10 Questions for a Broadway Pro. Volume 8: Rina Saltzman, Company Manager

Before I was a Producer, I spent about 10 years as a Company Manager for Broadway shows both in NYC and on the road.  And I loved every moment of it (except that time when a blizzard snowed my company in at the Best Western Westward Ho in Grand Forks, North Dakota).

Today you’re going to read the answers to our 10 Questions from one of the industry’s favorite CMs, Rina Saltzman.  I’ve worked closely with Rina on several occasions, and let me tell you something, the woman knows how to take care of a company. Count yourself lucky if you find yourself in her cast or crew.

Take it away, Rina!

1. What is your title?

Company Manager

2. What show/shows are you currently working on?

Billy Elliot National Tour, which is in a lovely long sit-down in Chicago.

3. In one sentence, describe your job.

I would describe my position as the day-to-day business manager, in-house marketing manager, HR department, Housing and Transportation Secretary, and Camp mom.

4. What skills are necessary for a person in your position?

Some of these are not skills but qualities:  patience, a sense of humor, appreciation for the artist, some business acumen, a knowledge of union rules, patience, the ability to juggle 5 or 6 things at once, to react calmly in a crisis and to be able to talk others off the ledge (this is especially helpful in production), an understanding – if not practical knowledge – of marketing, promotions and box office procedures.  Oh, and did I say patience?

5. What kind of training did you go through to get to your position?

I have a B.A. in Theatre Arts from Douglass College and a M.A. in Performing Arts Management from NYU, neither of which really helped me to get to this position.  I worked in a variety of jobs, ranging from Studio Supervisor on As The World Turns to Telemarketing Director for the Met Opera’s Centennial before I became a Company Manager, all of which prepared me to work with a wide range of artists, stagehands, marketing gurus and managers.  The best training came when I got my first company management position at American Ballet Theatre – 150 dancers, staff, crew, management, travelling around the world – and I found a mentor in my General Manager – that is the most anyone could want in this career, someone who cares enough to teach you.

6. What was your first job in theater?

On the day I graduated college, a friend told me that there was a job open as Box Office Treasurer at the George Street Playhouse – as I was leaving town, I stopped in, interviewed, and by the time I reached my parents’ house in Jersey City, I had the job and moved back to my college town.

7. Why do you think theater is important?

It changes lives.  Period.  Trite as that sounds, when I was managing the Bus and Truck of CATS, we played towns that had theatrical performances once or twice a year, if that.  I watched young children literally changed by the experience, in the same way I was when my parents took me to my first Broadway show when I was 5.

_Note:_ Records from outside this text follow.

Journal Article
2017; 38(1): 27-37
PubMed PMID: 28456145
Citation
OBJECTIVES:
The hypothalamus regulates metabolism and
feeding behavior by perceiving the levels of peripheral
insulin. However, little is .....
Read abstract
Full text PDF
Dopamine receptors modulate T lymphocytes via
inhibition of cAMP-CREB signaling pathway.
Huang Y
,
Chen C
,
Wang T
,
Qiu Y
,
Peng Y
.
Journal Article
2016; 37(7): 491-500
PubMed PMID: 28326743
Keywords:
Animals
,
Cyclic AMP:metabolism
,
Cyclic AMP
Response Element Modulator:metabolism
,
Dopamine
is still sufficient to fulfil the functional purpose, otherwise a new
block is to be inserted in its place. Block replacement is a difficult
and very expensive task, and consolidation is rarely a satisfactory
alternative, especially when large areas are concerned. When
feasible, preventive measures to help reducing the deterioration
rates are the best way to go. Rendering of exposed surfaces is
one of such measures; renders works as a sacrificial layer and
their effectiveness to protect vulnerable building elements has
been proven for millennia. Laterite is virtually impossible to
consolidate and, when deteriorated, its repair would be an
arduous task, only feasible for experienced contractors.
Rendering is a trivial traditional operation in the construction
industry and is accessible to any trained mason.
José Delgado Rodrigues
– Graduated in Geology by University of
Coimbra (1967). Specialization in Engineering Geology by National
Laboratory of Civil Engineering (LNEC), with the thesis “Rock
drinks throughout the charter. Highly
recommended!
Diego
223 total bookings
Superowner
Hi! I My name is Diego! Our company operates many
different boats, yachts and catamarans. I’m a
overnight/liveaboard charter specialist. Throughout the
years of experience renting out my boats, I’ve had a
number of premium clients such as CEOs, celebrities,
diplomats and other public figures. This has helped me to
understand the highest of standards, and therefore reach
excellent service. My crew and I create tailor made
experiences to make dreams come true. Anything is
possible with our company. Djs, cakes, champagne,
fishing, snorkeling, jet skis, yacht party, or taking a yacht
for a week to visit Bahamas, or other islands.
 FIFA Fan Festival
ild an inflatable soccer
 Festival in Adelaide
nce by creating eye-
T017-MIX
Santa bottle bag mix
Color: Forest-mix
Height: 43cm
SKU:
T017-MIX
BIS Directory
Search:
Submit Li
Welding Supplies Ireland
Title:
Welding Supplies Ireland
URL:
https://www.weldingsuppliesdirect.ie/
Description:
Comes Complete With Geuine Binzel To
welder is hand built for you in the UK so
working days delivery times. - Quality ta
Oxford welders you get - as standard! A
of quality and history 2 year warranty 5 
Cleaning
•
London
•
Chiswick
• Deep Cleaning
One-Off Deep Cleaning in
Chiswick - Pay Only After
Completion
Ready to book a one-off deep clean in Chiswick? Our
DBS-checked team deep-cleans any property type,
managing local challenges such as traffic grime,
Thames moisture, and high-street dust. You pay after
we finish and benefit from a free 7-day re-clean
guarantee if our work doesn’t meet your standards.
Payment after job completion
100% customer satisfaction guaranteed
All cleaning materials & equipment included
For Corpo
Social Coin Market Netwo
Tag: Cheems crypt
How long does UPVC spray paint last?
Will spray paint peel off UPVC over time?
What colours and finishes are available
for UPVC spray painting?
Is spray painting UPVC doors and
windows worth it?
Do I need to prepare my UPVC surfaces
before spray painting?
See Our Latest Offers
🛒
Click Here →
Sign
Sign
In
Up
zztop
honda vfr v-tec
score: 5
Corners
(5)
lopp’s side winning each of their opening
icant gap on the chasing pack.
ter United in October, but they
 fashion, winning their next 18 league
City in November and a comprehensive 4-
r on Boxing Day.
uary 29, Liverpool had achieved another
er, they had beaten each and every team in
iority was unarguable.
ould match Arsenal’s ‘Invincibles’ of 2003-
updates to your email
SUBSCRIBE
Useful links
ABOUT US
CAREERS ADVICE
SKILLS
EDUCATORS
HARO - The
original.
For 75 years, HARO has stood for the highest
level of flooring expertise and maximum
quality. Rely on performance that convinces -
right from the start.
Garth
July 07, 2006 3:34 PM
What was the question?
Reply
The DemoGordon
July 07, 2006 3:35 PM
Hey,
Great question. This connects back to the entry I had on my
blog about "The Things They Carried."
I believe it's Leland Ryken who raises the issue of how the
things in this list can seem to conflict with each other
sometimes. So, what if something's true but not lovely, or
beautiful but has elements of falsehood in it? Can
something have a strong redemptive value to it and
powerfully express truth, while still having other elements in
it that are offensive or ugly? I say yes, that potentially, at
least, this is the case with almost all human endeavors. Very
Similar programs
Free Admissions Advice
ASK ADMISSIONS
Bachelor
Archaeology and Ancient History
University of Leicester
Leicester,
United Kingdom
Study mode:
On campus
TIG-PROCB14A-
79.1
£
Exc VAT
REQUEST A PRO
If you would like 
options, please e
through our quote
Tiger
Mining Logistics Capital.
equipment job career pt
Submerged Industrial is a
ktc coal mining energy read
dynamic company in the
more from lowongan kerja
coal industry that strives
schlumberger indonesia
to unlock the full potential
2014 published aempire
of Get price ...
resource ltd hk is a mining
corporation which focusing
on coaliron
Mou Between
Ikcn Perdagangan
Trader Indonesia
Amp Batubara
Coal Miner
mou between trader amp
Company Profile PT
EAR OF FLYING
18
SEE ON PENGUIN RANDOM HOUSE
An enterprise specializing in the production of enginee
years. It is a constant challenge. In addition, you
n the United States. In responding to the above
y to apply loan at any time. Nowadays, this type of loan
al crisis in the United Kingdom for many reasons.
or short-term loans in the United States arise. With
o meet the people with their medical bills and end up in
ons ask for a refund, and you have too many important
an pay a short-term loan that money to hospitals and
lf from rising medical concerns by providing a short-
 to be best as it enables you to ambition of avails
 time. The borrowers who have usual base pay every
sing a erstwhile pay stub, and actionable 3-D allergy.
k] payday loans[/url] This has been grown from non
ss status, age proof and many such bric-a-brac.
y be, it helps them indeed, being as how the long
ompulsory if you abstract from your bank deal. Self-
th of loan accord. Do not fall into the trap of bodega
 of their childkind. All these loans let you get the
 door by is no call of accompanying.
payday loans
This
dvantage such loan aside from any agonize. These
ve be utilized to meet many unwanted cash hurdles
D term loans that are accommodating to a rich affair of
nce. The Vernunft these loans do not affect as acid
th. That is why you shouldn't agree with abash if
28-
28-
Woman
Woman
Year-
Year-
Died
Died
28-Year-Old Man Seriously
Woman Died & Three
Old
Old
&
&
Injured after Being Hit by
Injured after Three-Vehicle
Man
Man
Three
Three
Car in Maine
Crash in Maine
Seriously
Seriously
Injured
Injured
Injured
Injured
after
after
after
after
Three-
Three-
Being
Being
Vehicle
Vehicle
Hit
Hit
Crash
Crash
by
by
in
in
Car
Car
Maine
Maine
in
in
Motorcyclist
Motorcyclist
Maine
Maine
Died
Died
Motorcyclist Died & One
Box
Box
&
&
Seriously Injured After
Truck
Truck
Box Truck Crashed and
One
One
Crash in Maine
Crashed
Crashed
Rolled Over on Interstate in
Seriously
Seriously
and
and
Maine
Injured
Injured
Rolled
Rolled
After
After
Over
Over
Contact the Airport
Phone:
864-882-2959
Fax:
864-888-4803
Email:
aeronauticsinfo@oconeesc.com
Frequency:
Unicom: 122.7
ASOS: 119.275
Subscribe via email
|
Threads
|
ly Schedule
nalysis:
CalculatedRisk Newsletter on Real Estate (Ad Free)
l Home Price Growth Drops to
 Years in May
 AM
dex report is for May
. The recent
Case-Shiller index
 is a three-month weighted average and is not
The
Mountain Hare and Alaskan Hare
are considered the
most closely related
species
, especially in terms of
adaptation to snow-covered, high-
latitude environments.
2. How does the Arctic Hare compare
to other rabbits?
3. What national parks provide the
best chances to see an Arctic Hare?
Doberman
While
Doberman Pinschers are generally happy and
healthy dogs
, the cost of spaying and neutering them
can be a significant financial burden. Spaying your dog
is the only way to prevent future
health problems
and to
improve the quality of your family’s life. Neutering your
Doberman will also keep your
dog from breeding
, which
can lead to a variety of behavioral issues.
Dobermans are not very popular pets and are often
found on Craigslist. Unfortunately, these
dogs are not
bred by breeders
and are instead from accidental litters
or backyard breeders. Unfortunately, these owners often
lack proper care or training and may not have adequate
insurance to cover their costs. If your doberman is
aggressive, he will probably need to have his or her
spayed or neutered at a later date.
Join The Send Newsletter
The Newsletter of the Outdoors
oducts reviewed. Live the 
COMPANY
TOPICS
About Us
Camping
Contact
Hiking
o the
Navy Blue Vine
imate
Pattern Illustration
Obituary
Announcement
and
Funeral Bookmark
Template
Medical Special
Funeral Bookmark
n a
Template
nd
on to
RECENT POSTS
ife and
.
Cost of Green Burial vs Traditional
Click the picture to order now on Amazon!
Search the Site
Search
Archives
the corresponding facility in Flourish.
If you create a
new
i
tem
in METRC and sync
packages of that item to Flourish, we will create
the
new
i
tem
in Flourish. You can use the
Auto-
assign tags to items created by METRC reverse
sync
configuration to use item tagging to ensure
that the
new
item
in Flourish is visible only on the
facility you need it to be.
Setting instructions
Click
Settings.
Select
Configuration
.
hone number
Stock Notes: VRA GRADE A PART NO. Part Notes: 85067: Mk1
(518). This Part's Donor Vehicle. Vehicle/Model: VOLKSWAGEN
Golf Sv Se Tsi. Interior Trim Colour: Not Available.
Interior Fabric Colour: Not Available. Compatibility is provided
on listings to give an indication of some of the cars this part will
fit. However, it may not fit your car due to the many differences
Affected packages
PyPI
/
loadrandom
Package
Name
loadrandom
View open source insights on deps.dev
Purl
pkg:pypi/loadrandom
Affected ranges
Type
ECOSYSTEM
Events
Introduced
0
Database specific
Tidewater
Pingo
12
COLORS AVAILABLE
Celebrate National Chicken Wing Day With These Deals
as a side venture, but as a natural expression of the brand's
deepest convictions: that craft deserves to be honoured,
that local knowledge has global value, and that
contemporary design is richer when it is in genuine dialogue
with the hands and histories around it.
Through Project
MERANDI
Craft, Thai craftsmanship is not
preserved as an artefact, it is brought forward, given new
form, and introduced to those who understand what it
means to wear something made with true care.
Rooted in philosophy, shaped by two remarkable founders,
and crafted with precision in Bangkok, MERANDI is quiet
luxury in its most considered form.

8. What is your profession’s greatest challenge today?

Company Management has evolved so much over the past 24 years.  When I started, the Company Manager basically did payroll, signed the box office statement, did a settlement and arranged travel and housing on tour, now we do that and so, so much more — we negotiate contracts, we work incessantly with our marketing teams and box offices to make sure we are optimizing sales, we deal with many more complex issues within our companies, and we watch the bottom line constantly.

9. If you could change just one thing about the industry with the wave of a magic wand, what would it be?

For my fellow Company, House Managers and Press Agents to be given their due within the industry.  (Full Disclosure – I am a member of the Board of Governors of ATPAM – the Association of Theatrical Press Agents and Managers).

10. What advice would you give to someone who wanted to do what you do?

Work anywhere you can get a job – intern, answer phones at a General Management office, run for coffee in production – you will learn an amazing amount about the business just by being around the business.  Don’t scoff at the small jobs – make yourself indispensable.  One of our NLA interns worked for me as an Assistant on Billy in Chicago and for his first job out of college, he is going to be the Asst. Company Manager of Mamma Mia on Broadway.

Comments
  • Richard says:

    How about the fact that Rina is a doll, as well?!

  • Number 10 is the most important one of all. Even at age 56, as a composer with several off-Broadway shows under my belt, I still call people I respect in the biz, or who I want to be around, and offer to answer their phones if they’ll just let me be there in the middle of the action.